Ritorno in ufficio, non al passato: questione di congiunzione (non astrale)
WFH o RTO? Ovvero Work from home (lavorare da casa) o Return to office (ritornare in ufficio)? È uno dei grandi dibattiti legati al post pandemia, a tutte le latitudini. Colossi come Google ed Apple, pur con l’incognita della variante Delta, stanno progettando il ritorno in ufficio dei loro dipendenti. E la questione riguarda da vicino anche molte aziende italiane. Tra aperture e resistenze, la soluzione potrebbe essere un cambio di congiunzione. Molto più, però, che una semplice modifica a un elemento del discorso.

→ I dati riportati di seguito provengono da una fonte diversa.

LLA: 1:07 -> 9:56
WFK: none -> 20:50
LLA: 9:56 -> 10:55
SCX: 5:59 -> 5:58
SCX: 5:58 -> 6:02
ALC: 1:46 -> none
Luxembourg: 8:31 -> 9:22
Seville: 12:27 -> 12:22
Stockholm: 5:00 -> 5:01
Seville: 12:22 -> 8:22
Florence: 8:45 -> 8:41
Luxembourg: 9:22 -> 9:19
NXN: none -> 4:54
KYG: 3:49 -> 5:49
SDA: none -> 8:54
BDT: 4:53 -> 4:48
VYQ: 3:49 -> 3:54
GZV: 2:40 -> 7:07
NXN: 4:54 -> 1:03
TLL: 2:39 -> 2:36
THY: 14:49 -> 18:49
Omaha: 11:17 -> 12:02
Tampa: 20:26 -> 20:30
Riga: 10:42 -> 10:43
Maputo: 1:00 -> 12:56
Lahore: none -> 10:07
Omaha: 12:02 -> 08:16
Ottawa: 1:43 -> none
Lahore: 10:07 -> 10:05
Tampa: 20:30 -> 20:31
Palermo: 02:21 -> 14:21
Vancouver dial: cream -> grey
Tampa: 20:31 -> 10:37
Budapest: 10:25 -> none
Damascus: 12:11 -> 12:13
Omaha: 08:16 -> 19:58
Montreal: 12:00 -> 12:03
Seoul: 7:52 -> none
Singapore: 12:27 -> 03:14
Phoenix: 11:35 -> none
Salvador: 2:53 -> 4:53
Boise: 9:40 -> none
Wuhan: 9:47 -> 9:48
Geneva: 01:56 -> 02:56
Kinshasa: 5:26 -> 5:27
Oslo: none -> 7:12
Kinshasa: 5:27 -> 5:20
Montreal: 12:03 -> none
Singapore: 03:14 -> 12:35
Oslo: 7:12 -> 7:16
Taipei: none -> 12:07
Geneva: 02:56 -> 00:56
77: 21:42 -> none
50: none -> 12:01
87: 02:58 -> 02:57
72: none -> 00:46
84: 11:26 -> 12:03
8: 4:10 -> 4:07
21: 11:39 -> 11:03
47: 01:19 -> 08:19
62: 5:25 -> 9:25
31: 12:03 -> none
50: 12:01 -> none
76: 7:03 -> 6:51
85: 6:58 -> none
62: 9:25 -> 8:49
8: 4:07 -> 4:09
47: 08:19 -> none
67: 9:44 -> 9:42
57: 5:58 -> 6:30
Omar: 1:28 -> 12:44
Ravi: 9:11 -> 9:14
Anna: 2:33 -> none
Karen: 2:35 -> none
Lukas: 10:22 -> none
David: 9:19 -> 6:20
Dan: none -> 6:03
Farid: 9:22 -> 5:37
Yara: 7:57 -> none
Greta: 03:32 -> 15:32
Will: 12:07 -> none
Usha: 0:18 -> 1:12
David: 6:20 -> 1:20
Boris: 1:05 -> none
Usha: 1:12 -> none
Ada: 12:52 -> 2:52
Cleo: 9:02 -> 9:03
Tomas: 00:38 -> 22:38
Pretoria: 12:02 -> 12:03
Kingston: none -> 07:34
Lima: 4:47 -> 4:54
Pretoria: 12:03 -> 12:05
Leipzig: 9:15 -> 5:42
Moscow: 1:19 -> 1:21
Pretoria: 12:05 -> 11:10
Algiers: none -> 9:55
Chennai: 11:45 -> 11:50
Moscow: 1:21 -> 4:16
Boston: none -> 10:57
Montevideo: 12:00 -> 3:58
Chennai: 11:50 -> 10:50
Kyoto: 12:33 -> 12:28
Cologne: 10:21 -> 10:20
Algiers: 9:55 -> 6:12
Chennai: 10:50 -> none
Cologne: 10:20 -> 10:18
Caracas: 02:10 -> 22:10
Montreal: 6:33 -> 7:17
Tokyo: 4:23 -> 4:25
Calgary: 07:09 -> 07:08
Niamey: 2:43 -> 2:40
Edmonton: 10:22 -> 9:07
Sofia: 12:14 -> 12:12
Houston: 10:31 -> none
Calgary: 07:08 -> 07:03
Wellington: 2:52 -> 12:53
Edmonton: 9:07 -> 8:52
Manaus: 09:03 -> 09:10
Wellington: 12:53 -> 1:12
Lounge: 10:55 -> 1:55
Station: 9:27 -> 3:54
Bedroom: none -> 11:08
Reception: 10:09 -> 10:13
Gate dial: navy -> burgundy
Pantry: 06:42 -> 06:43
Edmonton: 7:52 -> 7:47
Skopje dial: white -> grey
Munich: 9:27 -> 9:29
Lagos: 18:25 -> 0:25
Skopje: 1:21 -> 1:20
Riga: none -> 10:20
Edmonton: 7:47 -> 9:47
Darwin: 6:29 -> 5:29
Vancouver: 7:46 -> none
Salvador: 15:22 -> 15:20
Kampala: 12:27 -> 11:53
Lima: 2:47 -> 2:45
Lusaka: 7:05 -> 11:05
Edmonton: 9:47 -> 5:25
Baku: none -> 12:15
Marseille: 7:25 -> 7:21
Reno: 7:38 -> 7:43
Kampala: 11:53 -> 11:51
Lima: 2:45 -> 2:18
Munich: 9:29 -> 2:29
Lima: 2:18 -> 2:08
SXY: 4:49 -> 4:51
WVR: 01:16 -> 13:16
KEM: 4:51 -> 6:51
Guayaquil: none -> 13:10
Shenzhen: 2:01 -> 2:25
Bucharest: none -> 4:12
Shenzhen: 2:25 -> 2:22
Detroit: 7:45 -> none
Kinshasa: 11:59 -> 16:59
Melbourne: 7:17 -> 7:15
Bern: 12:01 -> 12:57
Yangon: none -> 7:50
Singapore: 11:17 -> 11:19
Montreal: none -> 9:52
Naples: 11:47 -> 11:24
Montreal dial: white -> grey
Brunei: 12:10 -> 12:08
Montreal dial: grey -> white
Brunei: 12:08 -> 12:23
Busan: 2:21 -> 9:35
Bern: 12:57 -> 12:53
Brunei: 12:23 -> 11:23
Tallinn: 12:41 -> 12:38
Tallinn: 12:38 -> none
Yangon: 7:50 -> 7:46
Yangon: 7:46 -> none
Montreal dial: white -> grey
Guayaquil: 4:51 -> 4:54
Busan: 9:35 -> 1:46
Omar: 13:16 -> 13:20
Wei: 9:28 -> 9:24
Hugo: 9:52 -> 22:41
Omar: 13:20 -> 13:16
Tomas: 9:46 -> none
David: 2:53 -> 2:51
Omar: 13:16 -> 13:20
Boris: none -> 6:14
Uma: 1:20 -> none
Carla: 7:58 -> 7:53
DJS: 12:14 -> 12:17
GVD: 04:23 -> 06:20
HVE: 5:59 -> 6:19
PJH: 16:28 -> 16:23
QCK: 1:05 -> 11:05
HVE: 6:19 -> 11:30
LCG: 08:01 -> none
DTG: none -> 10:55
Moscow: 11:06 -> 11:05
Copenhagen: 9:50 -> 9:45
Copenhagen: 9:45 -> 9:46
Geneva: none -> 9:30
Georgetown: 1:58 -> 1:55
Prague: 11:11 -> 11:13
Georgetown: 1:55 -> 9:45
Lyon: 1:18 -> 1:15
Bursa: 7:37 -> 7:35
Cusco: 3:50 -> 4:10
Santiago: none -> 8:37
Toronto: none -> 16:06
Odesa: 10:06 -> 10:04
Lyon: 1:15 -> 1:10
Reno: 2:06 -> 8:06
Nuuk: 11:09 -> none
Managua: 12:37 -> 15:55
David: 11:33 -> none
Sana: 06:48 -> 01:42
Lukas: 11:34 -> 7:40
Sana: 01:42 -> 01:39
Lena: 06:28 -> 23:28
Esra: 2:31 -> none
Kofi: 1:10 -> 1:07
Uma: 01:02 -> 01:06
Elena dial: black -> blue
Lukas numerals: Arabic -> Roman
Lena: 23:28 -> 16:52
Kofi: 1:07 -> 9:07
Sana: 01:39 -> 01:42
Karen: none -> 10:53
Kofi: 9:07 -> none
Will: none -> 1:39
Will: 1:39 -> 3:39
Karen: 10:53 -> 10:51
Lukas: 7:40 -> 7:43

Futuro ibrido: opportunità e sfida per tutti
Per gli esperti, si va sempre più verso una contaminazione tra lavoro in sede e attività da remoto. L’ufficio, dunque, non scompare, ma dovrà accogliere nuovamente i lavoratori. Non basta, tuttavia, semplicemente riaprire le porte. Le abitudini sono mutate, le aspettative pure. E allora l’ufficio si deve ripensare: deve dare un motivo alle persone per uscire di casa e andarci.
Si tratta di cambiare prospettiva e paradigma: dall’idea di dover andare in ufficio alla possibilità di farlo. È una sfida che riguarda tutti: aziende e lavoratori. Complice il Covid-19, infatti, anche la platea mainstream ha scoperto che lavorare da casa si può. I vantaggi non mancano: si risparmia, per esempio, tempo per gli spostamenti casa-lavoro. A guadagnarne, sottolineano diversi studi, è pure la produttività. Vi sono, tuttavia, alcune possibili criticità: non si trasforma, infatti, per prodigio un salotto in una postazione di lavoro efficace. E il rischio di isolamento sociale e burnout è sempre in agguato. L’ufficio, insomma, può continuare a fare la differenza, se saprà raccogliere la sfida.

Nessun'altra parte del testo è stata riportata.